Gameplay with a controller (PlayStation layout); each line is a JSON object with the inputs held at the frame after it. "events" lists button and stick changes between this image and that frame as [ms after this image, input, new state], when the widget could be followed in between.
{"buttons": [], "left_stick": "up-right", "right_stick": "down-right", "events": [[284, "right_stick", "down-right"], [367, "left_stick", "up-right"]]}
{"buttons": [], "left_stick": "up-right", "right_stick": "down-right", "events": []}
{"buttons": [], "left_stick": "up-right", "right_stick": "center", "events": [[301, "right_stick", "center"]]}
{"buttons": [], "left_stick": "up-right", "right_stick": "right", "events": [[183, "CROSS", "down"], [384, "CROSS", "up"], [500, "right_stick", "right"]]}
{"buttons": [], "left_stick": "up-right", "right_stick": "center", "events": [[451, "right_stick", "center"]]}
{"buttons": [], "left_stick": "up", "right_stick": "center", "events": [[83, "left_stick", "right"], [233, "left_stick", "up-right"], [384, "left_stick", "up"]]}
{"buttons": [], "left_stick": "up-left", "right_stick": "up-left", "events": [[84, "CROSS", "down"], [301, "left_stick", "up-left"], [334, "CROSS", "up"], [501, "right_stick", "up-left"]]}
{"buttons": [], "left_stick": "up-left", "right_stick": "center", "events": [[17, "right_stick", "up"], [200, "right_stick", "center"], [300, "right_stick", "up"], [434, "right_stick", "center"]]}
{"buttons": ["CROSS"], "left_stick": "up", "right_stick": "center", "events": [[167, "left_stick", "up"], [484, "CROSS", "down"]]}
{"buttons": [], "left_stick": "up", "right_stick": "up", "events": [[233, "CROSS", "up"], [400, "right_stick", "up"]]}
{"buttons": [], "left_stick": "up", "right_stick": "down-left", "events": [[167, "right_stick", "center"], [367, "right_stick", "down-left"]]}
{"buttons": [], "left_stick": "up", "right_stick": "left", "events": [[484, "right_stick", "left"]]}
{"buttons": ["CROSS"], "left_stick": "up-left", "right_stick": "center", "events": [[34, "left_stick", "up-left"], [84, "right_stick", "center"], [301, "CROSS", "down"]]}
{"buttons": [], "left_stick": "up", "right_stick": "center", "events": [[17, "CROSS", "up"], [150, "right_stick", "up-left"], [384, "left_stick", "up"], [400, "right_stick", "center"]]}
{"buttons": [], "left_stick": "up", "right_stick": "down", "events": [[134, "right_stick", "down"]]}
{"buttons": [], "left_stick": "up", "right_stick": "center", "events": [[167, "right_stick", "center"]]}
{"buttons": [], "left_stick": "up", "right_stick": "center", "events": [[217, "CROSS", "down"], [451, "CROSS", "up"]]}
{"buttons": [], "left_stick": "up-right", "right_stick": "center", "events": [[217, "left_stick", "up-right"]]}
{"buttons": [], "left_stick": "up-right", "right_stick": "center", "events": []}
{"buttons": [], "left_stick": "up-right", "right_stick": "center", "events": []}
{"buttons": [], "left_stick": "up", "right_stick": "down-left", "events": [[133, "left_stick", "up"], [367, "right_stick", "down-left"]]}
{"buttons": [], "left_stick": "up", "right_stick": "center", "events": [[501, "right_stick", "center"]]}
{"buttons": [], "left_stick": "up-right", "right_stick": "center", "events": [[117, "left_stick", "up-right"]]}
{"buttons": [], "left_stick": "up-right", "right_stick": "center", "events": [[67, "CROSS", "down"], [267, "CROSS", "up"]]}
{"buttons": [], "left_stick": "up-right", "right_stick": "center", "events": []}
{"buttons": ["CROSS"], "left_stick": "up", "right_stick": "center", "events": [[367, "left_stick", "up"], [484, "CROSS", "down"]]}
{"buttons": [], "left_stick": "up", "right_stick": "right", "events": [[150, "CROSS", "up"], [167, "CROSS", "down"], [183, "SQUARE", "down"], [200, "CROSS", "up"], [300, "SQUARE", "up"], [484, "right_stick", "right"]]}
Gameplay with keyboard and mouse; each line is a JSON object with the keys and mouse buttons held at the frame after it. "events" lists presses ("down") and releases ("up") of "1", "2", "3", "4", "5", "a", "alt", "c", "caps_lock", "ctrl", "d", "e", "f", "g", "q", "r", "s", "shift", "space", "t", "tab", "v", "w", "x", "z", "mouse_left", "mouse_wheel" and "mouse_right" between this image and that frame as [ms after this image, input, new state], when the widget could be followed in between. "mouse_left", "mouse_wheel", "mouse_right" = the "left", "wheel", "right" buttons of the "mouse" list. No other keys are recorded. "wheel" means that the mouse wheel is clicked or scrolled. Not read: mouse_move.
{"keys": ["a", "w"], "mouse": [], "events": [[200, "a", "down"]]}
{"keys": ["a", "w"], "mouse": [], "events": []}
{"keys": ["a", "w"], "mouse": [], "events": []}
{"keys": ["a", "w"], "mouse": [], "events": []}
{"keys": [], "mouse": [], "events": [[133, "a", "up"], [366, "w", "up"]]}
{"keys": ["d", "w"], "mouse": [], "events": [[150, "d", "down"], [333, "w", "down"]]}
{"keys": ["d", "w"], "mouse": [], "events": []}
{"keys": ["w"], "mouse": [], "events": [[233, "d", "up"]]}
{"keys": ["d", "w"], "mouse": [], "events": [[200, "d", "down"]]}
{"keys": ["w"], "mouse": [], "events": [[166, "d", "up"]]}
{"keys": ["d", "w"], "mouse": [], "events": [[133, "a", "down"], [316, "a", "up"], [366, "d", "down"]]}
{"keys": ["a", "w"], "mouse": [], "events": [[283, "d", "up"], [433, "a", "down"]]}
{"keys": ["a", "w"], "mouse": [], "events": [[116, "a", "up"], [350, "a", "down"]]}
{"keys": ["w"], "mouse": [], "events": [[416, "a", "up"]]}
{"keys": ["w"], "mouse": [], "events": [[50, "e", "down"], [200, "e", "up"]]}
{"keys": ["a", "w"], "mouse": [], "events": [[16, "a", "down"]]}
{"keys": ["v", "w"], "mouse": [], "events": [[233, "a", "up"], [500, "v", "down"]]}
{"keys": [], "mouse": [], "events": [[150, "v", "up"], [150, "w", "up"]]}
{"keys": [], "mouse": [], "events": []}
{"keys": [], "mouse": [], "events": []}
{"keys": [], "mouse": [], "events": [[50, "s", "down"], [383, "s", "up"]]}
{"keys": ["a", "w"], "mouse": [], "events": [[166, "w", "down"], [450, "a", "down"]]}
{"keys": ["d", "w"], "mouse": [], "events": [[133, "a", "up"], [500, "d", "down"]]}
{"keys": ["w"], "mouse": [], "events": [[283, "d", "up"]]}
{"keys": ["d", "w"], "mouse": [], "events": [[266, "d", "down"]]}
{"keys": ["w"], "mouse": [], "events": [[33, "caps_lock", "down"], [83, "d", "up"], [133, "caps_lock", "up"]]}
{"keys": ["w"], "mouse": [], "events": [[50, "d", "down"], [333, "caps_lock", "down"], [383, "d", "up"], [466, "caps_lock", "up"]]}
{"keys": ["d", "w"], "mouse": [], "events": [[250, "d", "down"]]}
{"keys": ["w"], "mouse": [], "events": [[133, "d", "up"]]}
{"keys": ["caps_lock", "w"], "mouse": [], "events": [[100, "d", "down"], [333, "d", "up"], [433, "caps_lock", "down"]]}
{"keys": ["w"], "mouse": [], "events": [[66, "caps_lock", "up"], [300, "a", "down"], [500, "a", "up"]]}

_ _ _ _ _

* [Task]:
The records above are to be duplicated exactly, every one of them.

* [Solution for this exercise]:
Gameplay with a controller (PlayStation layout); each line is a JSON object with the inputs held at the frame after it. "events" lists button and stick changes between this image and that frame as [ms after this image, input, new state], when the widget could be followed in between.
{"buttons": [], "left_stick": "up-right", "right_stick": "down-right", "events": [[284, "right_stick", "down-right"], [367, "left_stick", "up-right"]]}
{"buttons": [], "left_stick": "up-right", "right_stick": "down-right", "events": []}
{"buttons": [], "left_stick": "up-right", "right_stick": "center", "events": [[301, "right_stick", "center"]]}
{"buttons": [], "left_stick": "up-right", "right_stick": "right", "events": [[183, "CROSS", "down"], [384, "CROSS", "up"], [500, "right_stick", "right"]]}
{"buttons": [], "left_stick": "up-right", "right_stick": "center", "events": [[451, "right_stick", "center"]]}
{"buttons": [], "left_stick": "up", "right_stick": "center", "events": [[83, "left_stick", "right"], [233, "left_stick", "up-right"], [384, "left_stick", "up"]]}
{"buttons": [], "left_stick": "up-left", "right_stick": "up-left", "events": [[84, "CROSS", "down"], [301, "left_stick", "up-left"], [334, "CROSS", "up"], [501, "right_stick", "up-left"]]}
{"buttons": [], "left_stick": "up-left", "right_stick": "center", "events": [[17, "right_stick", "up"], [200, "right_stick", "center"], [300, "right_stick", "up"], [434, "right_stick", "center"]]}
{"buttons": ["CROSS"], "left_stick": "up", "right_stick": "center", "events": [[167, "left_stick", "up"], [484, "CROSS", "down"]]}
{"buttons": [], "left_stick": "up", "right_stick": "up", "events": [[233, "CROSS", "up"], [400, "right_stick", "up"]]}
{"buttons": [], "left_stick": "up", "right_stick": "down-left", "events": [[167, "right_stick", "center"], [367, "right_stick", "down-left"]]}
{"buttons": [], "left_stick": "up", "right_stick": "left", "events": [[484, "right_stick", "left"]]}
{"buttons": ["CROSS"], "left_stick": "up-left", "right_stick": "center", "events": [[34, "left_stick", "up-left"], [84, "right_stick", "center"], [301, "CROSS", "down"]]}
{"buttons": [], "left_stick": "up", "right_stick": "center", "events": [[17, "CROSS", "up"], [150, "right_stick", "up-left"], [384, "left_stick", "up"], [400, "right_stick", "center"]]}
{"buttons": [], "left_stick": "up", "right_stick": "down", "events": [[134, "right_stick", "down"]]}
{"buttons": [], "left_stick": "up", "right_stick": "center", "events": [[167, "right_stick", "center"]]}
{"buttons": [], "left_stick": "up", "right_stick": "center", "events": [[217, "CROSS", "down"], [451, "CROSS", "up"]]}
{"buttons": [], "left_stick": "up-right", "right_stick": "center", "events": [[217, "left_stick", "up-right"]]}
{"buttons": [], "left_stick": "up-right", "right_stick": "center", "events": []}
{"buttons": [], "left_stick": "up-right", "right_stick": "center", "events": []}
{"buttons": [], "left_stick": "up", "right_stick": "down-left", "events": [[133, "left_stick", "up"], [367, "right_stick", "down-left"]]}
{"buttons": [], "left_stick": "up", "right_stick": "center", "events": [[501, "right_stick", "center"]]}
{"buttons": [], "left_stick": "up-right", "right_stick": "center", "events": [[117, "left_stick", "up-right"]]}
{"buttons": [], "left_stick": "up-right", "right_stick": "center", "events": [[67, "CROSS", "down"], [267, "CROSS", "up"]]}
{"buttons": [], "left_stick": "up-right", "right_stick": "center", "events": []}
{"buttons": ["CROSS"], "left_stick": "up", "right_stick": "center", "events": [[367, "left_stick", "up"], [484, "CROSS", "down"]]}
{"buttons": [], "left_stick": "up", "right_stick": "right", "events": [[150, "CROSS", "up"], [167, "CROSS", "down"], [183, "SQUARE", "down"], [200, "CROSS", "up"], [300, "SQUARE", "up"], [484, "right_stick", "right"]]}
Gameplay with keyboard and mouse; each line is a JSON object with the keys and mouse buttons held at the frame after it. "events" lists presses ("down") and releases ("up") of "1", "2", "3", "4", "5", "a", "alt", "c", "caps_lock", "ctrl", "d", "e", "f", "g", "q", "r", "s", "shift", "space", "t", "tab", "v", "w", "x", "z", "mouse_left", "mouse_wheel" and "mouse_right" between this image and that frame as [ms after this image, input, new state], when the widget could be followed in between. "mouse_left", "mouse_wheel", "mouse_right" = the "left", "wheel", "right" buttons of the "mouse" list. No other keys are recorded. "wheel" means that the mouse wheel is clicked or scrolled. Not read: mouse_move.
{"keys": ["a", "w"], "mouse": [], "events": [[200, "a", "down"]]}
{"keys": ["a", "w"], "mouse": [], "events": []}
{"keys": ["a", "w"], "mouse": [], "events": []}
{"keys": ["a", "w"], "mouse": [], "events": []}
{"keys": [], "mouse": [], "events": [[133, "a", "up"], [366, "w", "up"]]}
{"keys": ["d", "w"], "mouse": [], "events": [[150, "d", "down"], [333, "w", "down"]]}
{"keys": ["d", "w"], "mouse": [], "events": []}
{"keys": ["w"], "mouse": [], "events": [[233, "d", "up"]]}
{"keys": ["d", "w"], "mouse": [], "events": [[200, "d", "down"]]}
{"keys": ["w"], "mouse": [], "events": [[166, "d", "up"]]}
{"keys": ["d", "w"], "mouse": [], "events": [[133, "a", "down"], [316, "a", "up"], [366, "d", "down"]]}
{"keys": ["a", "w"], "mouse": [], "events": [[283, "d", "up"], [433, "a", "down"]]}
{"keys": ["a", "w"], "mouse": [], "events": [[116, "a", "up"], [350, "a", "down"]]}
{"keys": ["w"], "mouse": [], "events": [[416, "a", "up"]]}
{"keys": ["w"], "mouse": [], "events": [[50, "e", "down"], [200, "e", "up"]]}
{"keys": ["a", "w"], "mouse": [], "events": [[16, "a", "down"]]}
{"keys": ["v", "w"], "mouse": [], "events": [[233, "a", "up"], [500, "v", "down"]]}
{"keys": [], "mouse": [], "events": [[150, "v", "up"], [150, "w", "up"]]}
{"keys": [], "mouse": [], "events": []}
{"keys": [], "mouse": [], "events": []}
{"keys": [], "mouse": [], "events": [[50, "s", "down"], [383, "s", "up"]]}
{"keys": ["a", "w"], "mouse": [], "events": [[166, "w", "down"], [450, "a", "down"]]}
{"keys": ["d", "w"], "mouse": [], "events": [[133, "a", "up"], [500, "d", "down"]]}
{"keys": ["w"], "mouse": [], "events": [[283, "d", "up"]]}
{"keys": ["d", "w"], "mouse": [], "events": [[266, "d", "down"]]}
{"keys": ["w"], "mouse": [], "events": [[33, "caps_lock", "down"], [83, "d", "up"], [133, "caps_lock", "up"]]}
{"keys": ["w"], "mouse": [], "events": [[50, "d", "down"], [333, "caps_lock", "down"], [383, "d", "up"], [466, "caps_lock", "up"]]}
{"keys": ["d", "w"], "mouse": [], "events": [[250, "d", "down"]]}
{"keys": ["w"], "mouse": [], "events": [[133, "d", "up"]]}
{"keys": ["caps_lock", "w"], "mouse": [], "events": [[100, "d", "down"], [333, "d", "up"], [433, "caps_lock", "down"]]}
{"keys": ["w"], "mouse": [], "events": [[66, "caps_lock", "up"], [300, "a", "down"], [500, "a", "up"]]}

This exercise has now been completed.